In 2008, the Windy City joined a growing number of metropolises and small towns that are sending officers into traffic to make drivers be more aware of pedestrians.
"People, they don't care," said Delgado, wearing a bright pink baseball hat and orange blouse that made her particularly difficult to miss. "The whole mentality is 'Get out of my way.'"
Chicago police stopped 78 vehicles in just two hours to inform drivers that they'd just violated a law that's been on the books for years. Officers stopped only drivers who kept moving after Delgado had walked four or five feet into the road, otherwise that number easily could have been doubled.
Drivers came up with all kinds of explanations after they were pulled over: One driver saw the pedestrian in the crosswalk but was unaware of the law requiring him to stop. Another was familiar with the law, but didn't see the pedestrian.
According to the 2006 statistics compiled by the National Highway Traffic Safety Administration, almost 4,800 pedestrians were killed and 61,000 injured. In recent years, 65 Chicago pedestrians have been struck and killed annually.
Although the number of deaths has dropped, elderly pedestrian deaths remain high, and there is concern those numbers could climb again as more vehicles take to the road.
"We're beginning to see a healthy desire of older folks to remain active and go out for their daily walks," said Doug Hecox, spokesman for the Federal Highway Administration. "That, along with more cars ... is a recipe for danger."
As the economy continues to struggle, "The way gas prices are, people are rediscovering their feet," said Pam Fischer, highway traffic safety director in New Jersey. The Garden State recently launched a "Cops in the Crosswalks" program.
Meanwhile, in Chicago, most motorists were miffed to find themselves pulled over. "It was too late for me to get on the brakes," said Roland Sapitula.
Louis Ramirez, 84, said he wouldn't have stopped, even if he had seen Delgado. "There's no sign out there," he said. "I (do) not have to stop."
Officers lectured motorists about the law, and then sent drivers on their way. But according to police, the only thing more effective than a lecture from a police officer is a ticket.
"If there's really no threat of getting a ticket for it, you're not going to really pay attention," said officer Chuck Trendle, who was on duty with Delgado.
Authorities "tried the educational route for years," said Paul Loriquet, spokesman for the Essex County, N.J. prosecutor's office. "But until you hit somebody in the wallet, it doesn't stick."
Indeed, in Bellingham, Washington, after the city started a police-decoy program in 2002, the percentage of motorists who yielded to pedestrians grew at least 25 percent - even at corners where tickets were not being issued.
The results in St. Petersburg, Florida, were even more noticeable.
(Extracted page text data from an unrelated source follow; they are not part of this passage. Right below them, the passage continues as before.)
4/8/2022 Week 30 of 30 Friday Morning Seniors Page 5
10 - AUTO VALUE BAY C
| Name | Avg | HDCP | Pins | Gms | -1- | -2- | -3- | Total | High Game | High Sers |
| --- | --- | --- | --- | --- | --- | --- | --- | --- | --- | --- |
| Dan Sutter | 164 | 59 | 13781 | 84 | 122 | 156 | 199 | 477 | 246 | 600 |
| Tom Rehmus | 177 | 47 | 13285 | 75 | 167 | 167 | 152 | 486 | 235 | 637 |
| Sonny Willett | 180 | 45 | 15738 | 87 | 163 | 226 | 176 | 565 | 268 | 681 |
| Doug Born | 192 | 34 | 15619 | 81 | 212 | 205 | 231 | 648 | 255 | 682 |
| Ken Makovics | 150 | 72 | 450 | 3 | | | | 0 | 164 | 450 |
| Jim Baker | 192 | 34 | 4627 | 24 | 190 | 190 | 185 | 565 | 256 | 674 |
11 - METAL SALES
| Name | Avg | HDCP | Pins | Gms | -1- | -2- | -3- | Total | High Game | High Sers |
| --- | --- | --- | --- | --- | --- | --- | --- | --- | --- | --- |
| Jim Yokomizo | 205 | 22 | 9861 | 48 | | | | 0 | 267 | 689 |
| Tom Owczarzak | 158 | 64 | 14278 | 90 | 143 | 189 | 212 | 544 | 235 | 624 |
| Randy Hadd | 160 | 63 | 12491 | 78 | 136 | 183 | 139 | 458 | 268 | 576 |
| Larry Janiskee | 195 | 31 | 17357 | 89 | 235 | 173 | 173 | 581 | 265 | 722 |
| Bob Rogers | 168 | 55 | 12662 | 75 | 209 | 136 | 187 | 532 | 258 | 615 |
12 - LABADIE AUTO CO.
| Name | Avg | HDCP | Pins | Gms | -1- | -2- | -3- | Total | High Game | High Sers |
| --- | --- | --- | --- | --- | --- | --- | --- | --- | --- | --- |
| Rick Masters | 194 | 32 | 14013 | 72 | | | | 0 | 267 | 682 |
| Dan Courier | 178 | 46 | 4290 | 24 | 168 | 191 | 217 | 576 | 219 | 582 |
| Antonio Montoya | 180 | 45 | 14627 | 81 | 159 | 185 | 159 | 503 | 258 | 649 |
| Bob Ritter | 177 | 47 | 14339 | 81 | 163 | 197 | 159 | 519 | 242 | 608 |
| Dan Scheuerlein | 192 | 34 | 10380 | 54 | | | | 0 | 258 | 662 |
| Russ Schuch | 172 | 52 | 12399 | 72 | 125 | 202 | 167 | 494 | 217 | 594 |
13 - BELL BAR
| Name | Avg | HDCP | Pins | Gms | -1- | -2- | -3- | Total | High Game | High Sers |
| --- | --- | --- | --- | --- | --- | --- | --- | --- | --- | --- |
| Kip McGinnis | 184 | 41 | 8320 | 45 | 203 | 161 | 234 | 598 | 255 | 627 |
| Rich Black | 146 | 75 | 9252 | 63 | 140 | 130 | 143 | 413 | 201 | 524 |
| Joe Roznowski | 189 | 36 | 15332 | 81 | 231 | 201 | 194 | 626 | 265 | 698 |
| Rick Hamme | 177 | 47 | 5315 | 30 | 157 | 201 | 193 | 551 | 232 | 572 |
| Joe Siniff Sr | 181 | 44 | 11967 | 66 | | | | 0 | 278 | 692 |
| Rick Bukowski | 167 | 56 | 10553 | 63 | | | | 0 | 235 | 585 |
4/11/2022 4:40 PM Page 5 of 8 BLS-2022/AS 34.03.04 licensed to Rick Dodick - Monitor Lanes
After police began writing tickets, educating the public and installing flashing beacons, the percentage of motorists who yielded to pedestrians spiked from 2 percent in 2003 to 82 percent in 2007. Between 2005 and 2006 pedestrian crashes dropped 17 percent.
"It starts putting pedestrians on their radar," said Ron Van Houten, a Western Michigan University psychology professor who has studied pedestrian safety and trained police personnel around the nation, including Chicago.
According to police, undercover pedestrians will focus attention on crosswalk safety the same way that giving tickets for seat belt violations convinced more people to buckle up in the 1980s.
"Eventually, people get it," Trendle said.